_Seitentext_:
# # # # #
Wer ist besonders gefährdet für diesen Eisenmangel-Mist?
Tja, da gibt's so 'ne kleine Liste von Leuten, die besonders aufpassen müssen. Zum Beispiel Frauen während der Menstruation. Logisch, oder? Da geht halt Eisen flöten, und zwar nicht zu knapp. Dann noch Schwangere, weil die ja nicht nur sich selbst, sondern auch noch 'nen kleinen Mitbewohner mitversorgen müssen. Und natürlich Vegetarier und Veganer. Die müssen besonders clever sein beim Essen, um genug Eisen aus pflanzlichen Quellen zu ziehen. Das ist wie 'ne Schatzsuche nach der perfekten Linsen-Kombination!

Aber hey, auch Sportler, besonders Ausdauersportler, können betroffen sein. Die schwitzen das Eisen quasi raus! Ist doch verrückt, oder? Man rennt, um fit zu sein, und verliert dabei wichtige Nährstoffe. Das ist wie wenn man versucht, sein Auto zu reparieren und dabei den Motor auseinander nimmt.
Die Symptome: Von müde bis... noch müder!
# # # # #
_Ausgangsdaten_:

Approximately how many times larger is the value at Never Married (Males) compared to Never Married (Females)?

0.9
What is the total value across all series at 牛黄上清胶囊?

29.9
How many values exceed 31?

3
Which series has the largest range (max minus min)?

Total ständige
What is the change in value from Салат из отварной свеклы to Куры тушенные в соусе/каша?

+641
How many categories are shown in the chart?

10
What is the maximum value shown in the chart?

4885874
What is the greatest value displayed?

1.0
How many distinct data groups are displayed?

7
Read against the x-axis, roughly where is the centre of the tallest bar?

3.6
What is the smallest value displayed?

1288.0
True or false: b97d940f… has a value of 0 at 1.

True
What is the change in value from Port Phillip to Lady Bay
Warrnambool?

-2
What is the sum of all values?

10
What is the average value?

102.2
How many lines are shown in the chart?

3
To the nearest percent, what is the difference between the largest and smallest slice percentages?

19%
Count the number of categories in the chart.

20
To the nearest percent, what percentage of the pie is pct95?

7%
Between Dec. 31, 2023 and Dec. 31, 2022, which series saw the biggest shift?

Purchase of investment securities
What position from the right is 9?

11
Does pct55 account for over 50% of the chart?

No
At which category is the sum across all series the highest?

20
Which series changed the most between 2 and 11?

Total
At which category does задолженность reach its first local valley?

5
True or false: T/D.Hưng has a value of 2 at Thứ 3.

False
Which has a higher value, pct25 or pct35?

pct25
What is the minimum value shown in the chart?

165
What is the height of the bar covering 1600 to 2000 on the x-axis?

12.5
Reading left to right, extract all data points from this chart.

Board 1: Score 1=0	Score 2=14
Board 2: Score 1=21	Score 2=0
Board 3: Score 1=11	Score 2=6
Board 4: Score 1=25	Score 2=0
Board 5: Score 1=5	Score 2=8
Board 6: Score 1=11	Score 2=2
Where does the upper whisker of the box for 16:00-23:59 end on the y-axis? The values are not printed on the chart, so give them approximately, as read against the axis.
# # # # #
_Aufgabenstellung_:
Schreiben Sie aus dem Text über Eisenmangel alles von „Wer ist besonders“ bis hinunter zu „Motor auseinander nimmt.“ wörtlich ab.

_Ihre Lösung_:
Wer ist besonders gefährdet für diesen Eisenmangel-Mist?
Tja, da gibt's so 'ne kleine Liste von Leuten, die besonders aufpassen müssen. Zum Beispiel Frauen während der Menstruation. Logisch, oder? Da geht halt Eisen flöten, und zwar nicht zu knapp. Dann noch Schwangere, weil die ja nicht nur sich selbst, sondern auch noch 'nen kleinen Mitbewohner mitversorgen müssen. Und natürlich Vegetarier und Veganer. Die müssen besonders clever sein beim Essen, um genug Eisen aus pflanzlichen Quellen zu ziehen. Das ist wie 'ne Schatzsuche nach der perfekten Linsen-Kombination!

Aber hey, auch Sportler, besonders Ausdauersportler, können betroffen sein. Die schwitzen das Eisen quasi raus! Ist doch verrückt, oder? Man rennt, um fit zu sein, und verliert dabei wichtige Nährstoffe. Das ist wie wenn man versucht, sein Auto zu reparieren und dabei den Motor auseinander nimmt.